───── Dataset entries

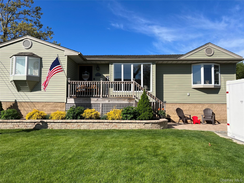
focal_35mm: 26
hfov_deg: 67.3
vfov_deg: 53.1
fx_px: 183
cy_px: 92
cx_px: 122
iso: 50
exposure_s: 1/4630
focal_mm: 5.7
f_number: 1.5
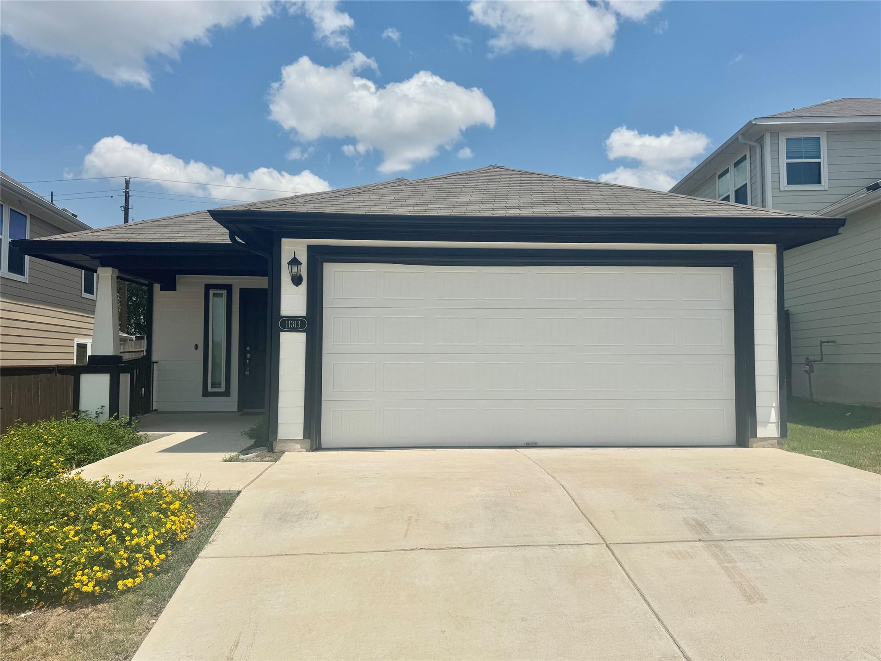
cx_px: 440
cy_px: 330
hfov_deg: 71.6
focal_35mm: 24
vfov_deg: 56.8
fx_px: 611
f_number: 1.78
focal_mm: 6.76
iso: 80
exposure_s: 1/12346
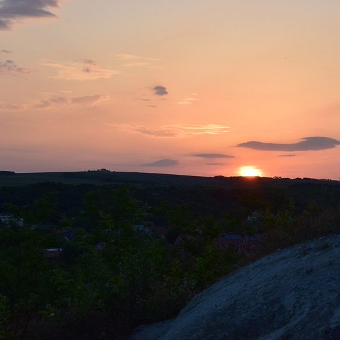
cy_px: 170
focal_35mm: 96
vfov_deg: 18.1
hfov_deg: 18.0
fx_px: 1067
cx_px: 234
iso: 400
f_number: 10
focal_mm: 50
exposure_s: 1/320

──────────
───── Dataset entries

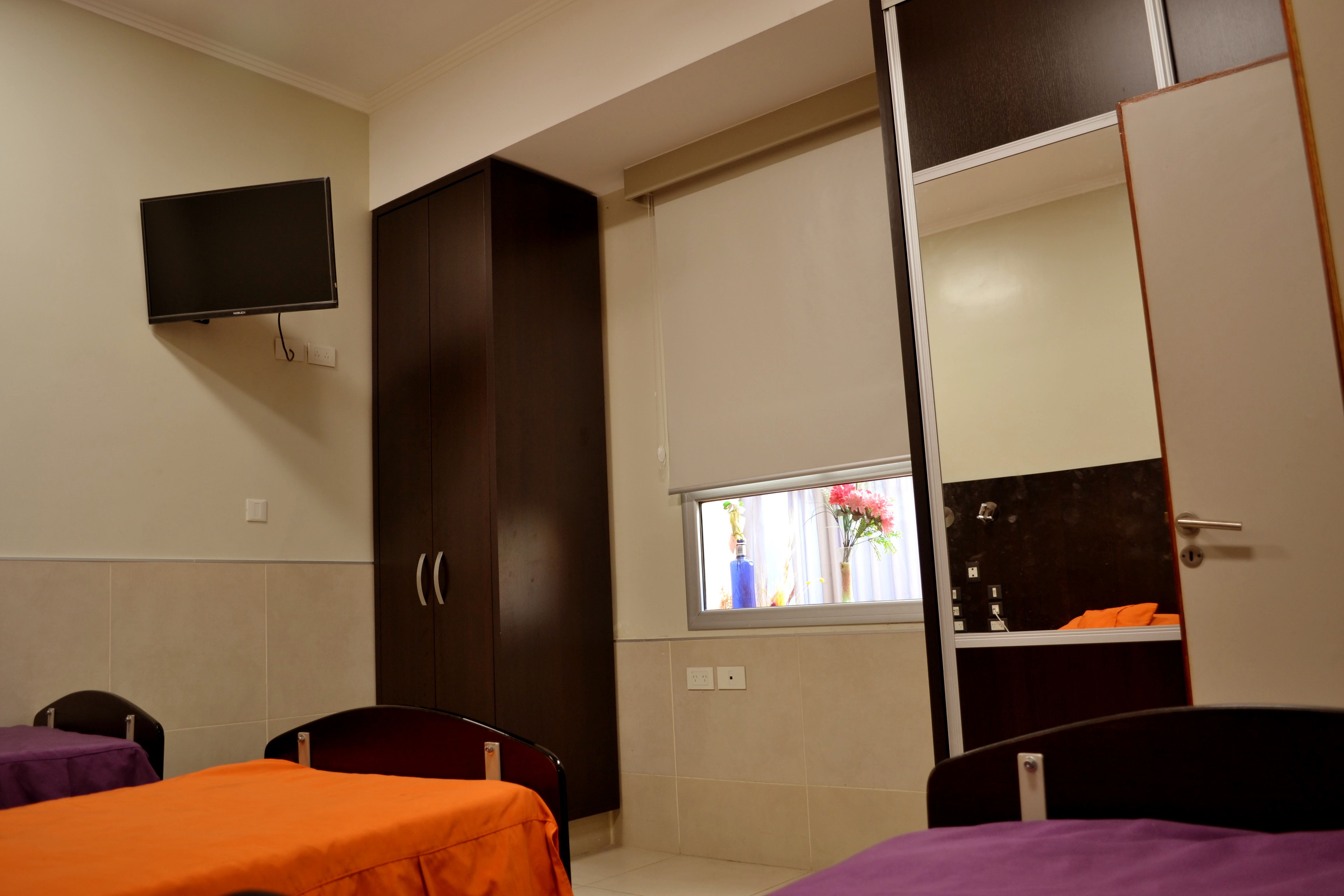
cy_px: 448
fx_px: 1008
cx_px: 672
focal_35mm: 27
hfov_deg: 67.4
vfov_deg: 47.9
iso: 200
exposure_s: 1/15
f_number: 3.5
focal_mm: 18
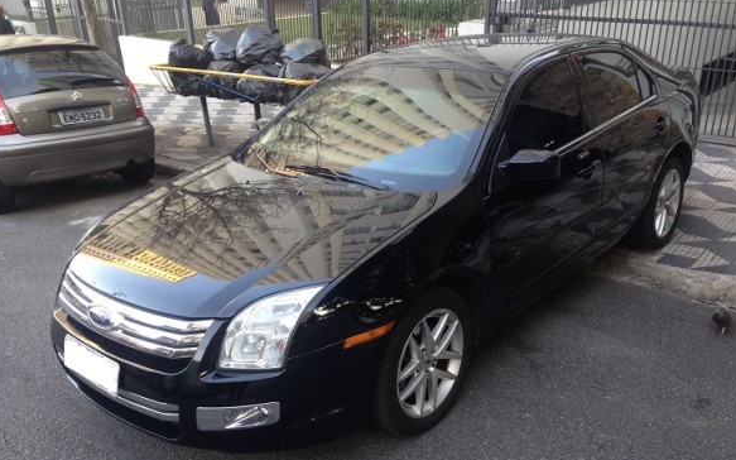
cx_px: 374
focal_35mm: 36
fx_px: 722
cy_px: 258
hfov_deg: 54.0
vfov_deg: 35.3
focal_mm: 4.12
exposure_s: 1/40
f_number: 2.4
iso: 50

──────────
───── Dataset entries

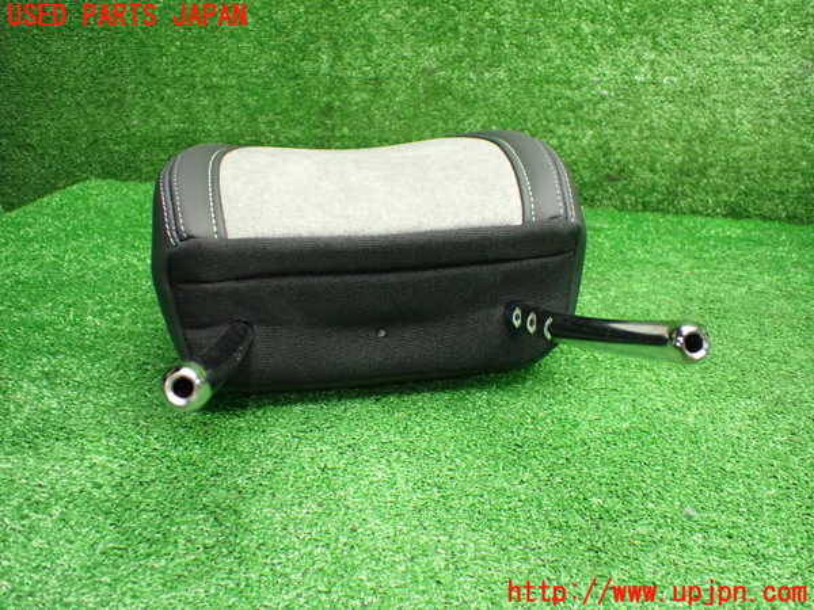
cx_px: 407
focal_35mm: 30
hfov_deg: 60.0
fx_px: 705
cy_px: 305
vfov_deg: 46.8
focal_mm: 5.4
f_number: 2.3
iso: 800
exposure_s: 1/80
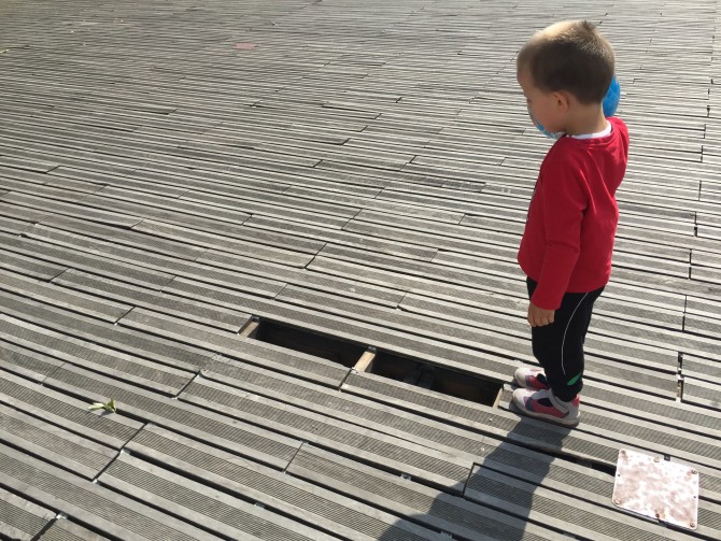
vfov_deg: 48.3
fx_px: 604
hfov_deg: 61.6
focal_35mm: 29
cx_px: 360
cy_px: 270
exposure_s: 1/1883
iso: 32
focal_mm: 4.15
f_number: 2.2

──────────

Directions: Give again, exactly as written above, each line from the one that has "focal_mm: 6.76" to the one that has "exposure_s: 1/320", both included; omit the pictures.

Task result:
focal_mm: 6.76
iso: 80
exposure_s: 1/12346
cy_px: 170
focal_35mm: 96
vfov_deg: 18.1
hfov_deg: 18.0
fx_px: 1067
cx_px: 234
iso: 400
f_number: 10
focal_mm: 50
exposure_s: 1/320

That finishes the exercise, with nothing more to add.